2) Read the poem 2 more times, circling moments you like or are interesting to you as well as sounds and words/combinations of words you enjoy. Remember that no writer creates a poem so that it can be analyzed by anyone. Your assignment may require you to interpret, analyze, or explicate, but the poet hasn't required you to do that. Take some time to enjoy the sounds of language.
3) Decide on what kind of poem it is. Is it a narrative poem that tells a story? A lyric poem that meditates (reflects) on a feeling or experience? Where does it surprise you? For instance, if a narrative poem starts with the ending of the story, this may cause irony or suspense, or an enlarged sense of empathy on the part of the reader.
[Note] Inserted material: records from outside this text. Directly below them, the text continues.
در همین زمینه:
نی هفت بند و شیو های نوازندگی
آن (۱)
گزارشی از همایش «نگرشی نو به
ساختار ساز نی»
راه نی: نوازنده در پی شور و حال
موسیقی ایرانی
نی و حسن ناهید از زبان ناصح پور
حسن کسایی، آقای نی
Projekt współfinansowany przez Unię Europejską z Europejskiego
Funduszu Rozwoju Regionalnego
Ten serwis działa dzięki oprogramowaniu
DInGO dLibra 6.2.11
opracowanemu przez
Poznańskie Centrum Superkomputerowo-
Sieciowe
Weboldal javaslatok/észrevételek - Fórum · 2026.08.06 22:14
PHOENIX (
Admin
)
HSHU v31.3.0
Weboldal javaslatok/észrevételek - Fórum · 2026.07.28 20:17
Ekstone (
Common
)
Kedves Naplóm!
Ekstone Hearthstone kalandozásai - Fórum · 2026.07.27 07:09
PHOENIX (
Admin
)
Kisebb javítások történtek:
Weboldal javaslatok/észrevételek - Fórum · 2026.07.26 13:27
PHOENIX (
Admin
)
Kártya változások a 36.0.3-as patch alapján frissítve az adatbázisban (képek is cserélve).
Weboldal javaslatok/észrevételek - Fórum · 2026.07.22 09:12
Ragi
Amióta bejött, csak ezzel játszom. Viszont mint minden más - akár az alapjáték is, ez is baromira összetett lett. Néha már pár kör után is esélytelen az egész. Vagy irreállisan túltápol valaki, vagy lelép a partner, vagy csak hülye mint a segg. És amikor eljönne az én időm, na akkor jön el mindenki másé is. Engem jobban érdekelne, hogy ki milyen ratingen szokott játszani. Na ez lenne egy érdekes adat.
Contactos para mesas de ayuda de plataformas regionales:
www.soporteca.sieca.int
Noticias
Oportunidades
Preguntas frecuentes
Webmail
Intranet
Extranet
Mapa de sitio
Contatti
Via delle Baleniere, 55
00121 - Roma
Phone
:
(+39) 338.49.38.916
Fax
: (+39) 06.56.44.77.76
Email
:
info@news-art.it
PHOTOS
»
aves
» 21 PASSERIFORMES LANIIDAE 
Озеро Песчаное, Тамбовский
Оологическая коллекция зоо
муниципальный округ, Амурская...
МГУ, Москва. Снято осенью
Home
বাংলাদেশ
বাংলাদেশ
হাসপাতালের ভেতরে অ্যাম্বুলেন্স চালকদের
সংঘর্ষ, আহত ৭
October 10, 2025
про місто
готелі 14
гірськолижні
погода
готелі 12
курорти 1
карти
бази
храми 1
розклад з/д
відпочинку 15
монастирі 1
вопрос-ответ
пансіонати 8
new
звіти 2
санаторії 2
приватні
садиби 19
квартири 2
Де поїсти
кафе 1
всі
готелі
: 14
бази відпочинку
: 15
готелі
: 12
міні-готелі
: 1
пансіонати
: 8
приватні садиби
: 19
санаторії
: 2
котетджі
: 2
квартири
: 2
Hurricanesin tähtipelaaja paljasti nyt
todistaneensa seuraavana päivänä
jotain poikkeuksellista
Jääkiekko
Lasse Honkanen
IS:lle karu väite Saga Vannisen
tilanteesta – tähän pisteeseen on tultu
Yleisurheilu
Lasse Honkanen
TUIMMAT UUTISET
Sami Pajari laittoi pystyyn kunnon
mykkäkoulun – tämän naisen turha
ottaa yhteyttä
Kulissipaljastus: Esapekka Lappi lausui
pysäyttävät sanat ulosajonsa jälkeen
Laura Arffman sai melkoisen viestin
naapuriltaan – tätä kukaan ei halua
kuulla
4) Remember that the person who wrote the poem is NOT the person narrating the poem. A poem, just like any other work of art, may draw on the writer's experience or may not. The narrator of a poem is referred to as THE SPEAKER.
4a) Is the poem written in the 1st, 2nd, or 3rd person? Let's decide our imaginary poem is written in the 1st person.
5) Who is this 1st person speaker? A betrayed girlfriend? A grown man mulling over the loss of his father? A cat considering how to torment his owners? Also, who is being spoken to--the person who carried out the betrayal? The neglectful cat owner? The father who cannot speak back? These things will be suggested by the poem most likely and not stated. It's your job to take part in the piece and share in the experience, and the possibilities will become clear to you.
6) Once you establish the speaker, look for words that tell you about the mood and tone of the poem. Some words connote joy, other loneliness, others anger, and so on.
8) Do the images (that you see, hear, taste, touch, smell) in the poem help create or enhance the feelings established by word choice? For instance, are the flowers black, torn, and droopy---or tall and lush? Images will also help you understand the mix of emotions the speaker feels.
9) What about the sounds of the poem? Do you hear harsh sounds (think: crackle, gag) or mellifluous sounds such as "lull" and "hush"? Or again, a combination of sounds that may enhance the speaker's conflicted emotions? Which sounds dominate? The sounds and images that dominate, vs. those that edge in from the corners can tell you a lot about the speaker's emotional state and what she might be trying to keep out of her memory--but cannot.
10) How does the poem end? On a note of closure that wraps up the entire situation? The betrayer returns to the girlfriend and they have a milkshake? Or does it end on an image of blinking lights? Either way, the context of the poem will provide clues about this final line, which may hit with a punch. That last line leaves you thinking, good. What DOESN'T it resolve? What does the lack of resolution tell you about the speaker's state of mind? What's the vision that you're left with?
FINALLY, the above should give you a good foundation for exploring a theme in a poem, or how the images affect the mood of a poem, or how sound and images together reflect the theme of betrayal.